PASSAGE SHOWN |
------------------------------------
The set of $n$-fold tensor products of Pauli operators $\sigma_{P_1,1}\otimes\dots\otimes\sigma_{P_n,n}$ forms a basis $\mathcal{P}_n$ of the vector space of $2^n\times 2^n$ complex matrices, so any $n$-qubit unitary may be written as $$ U=\sum_{\sigma_k\in\mathcal{P}_n}a_k\sigma_k.\tag1 $$ We can use fact that the basis is orthogonal with respect to the Hilbert-Schmidt inner product to compute the coefficients in $(1)$ using $$ a_k=\frac{\mathrm{tr}(\sigma_kU)}{2^n}\tag2 $$ which can be checked by hitting $(1)$ with $\sigma_k$ and taking the trace.
------------------------------------
DATASET RECORDS |
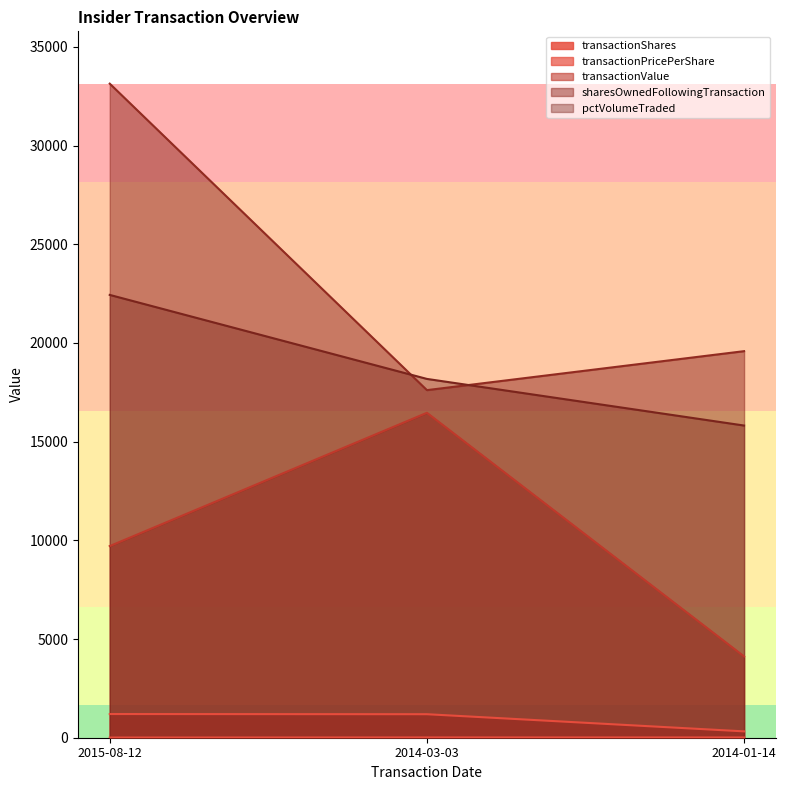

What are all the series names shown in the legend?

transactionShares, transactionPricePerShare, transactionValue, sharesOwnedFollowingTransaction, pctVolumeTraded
------------------------------------
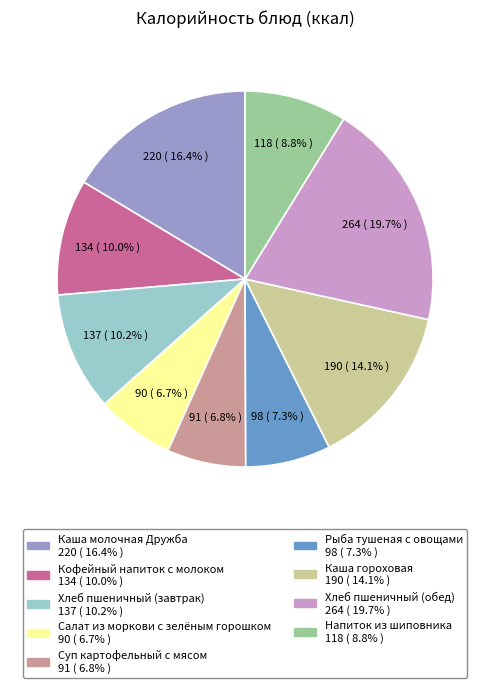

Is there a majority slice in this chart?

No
------------------------------------
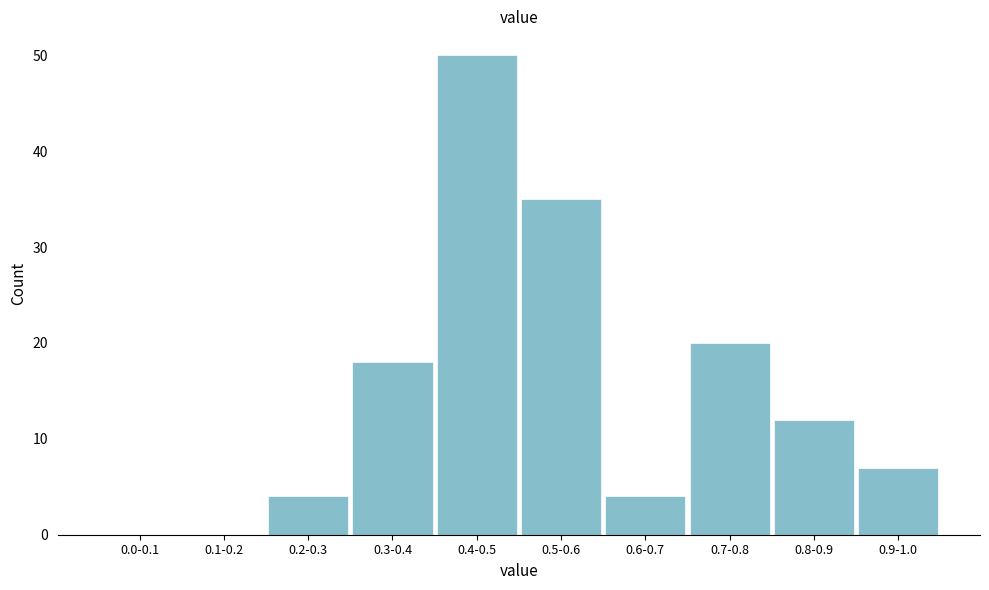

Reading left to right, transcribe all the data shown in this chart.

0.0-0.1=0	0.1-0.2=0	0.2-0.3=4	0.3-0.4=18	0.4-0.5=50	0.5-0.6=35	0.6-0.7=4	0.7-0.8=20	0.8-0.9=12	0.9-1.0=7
------------------------------------
DESCRIPTION OF THE TASK |
From the passage above on expanding a unitary in the Pauli basis, copy out the text starting with "The set of $n$-fold" and going on through "taking the trace.".

RESPONSE BELOW |
The set of $n$-fold tensor products of Pauli operators $\sigma_{P_1,1}\otimes\dots\otimes\sigma_{P_n,n}$ forms a basis $\mathcal{P}_n$ of the vector space of $2^n\times 2^n$ complex matrices, so any $n$-qubit unitary may be written as $$ U=\sum_{\sigma_k\in\mathcal{P}_n}a_k\sigma_k.\tag1 $$ We can use fact that the basis is orthogonal with respect to the Hilbert-Schmidt inner product to compute the coefficients in $(1)$ using $$ a_k=\frac{\mathrm{tr}(\sigma_kU)}{2^n}\tag2 $$ which can be checked by hitting $(1)$ with $\sigma_k$ and taking the trace.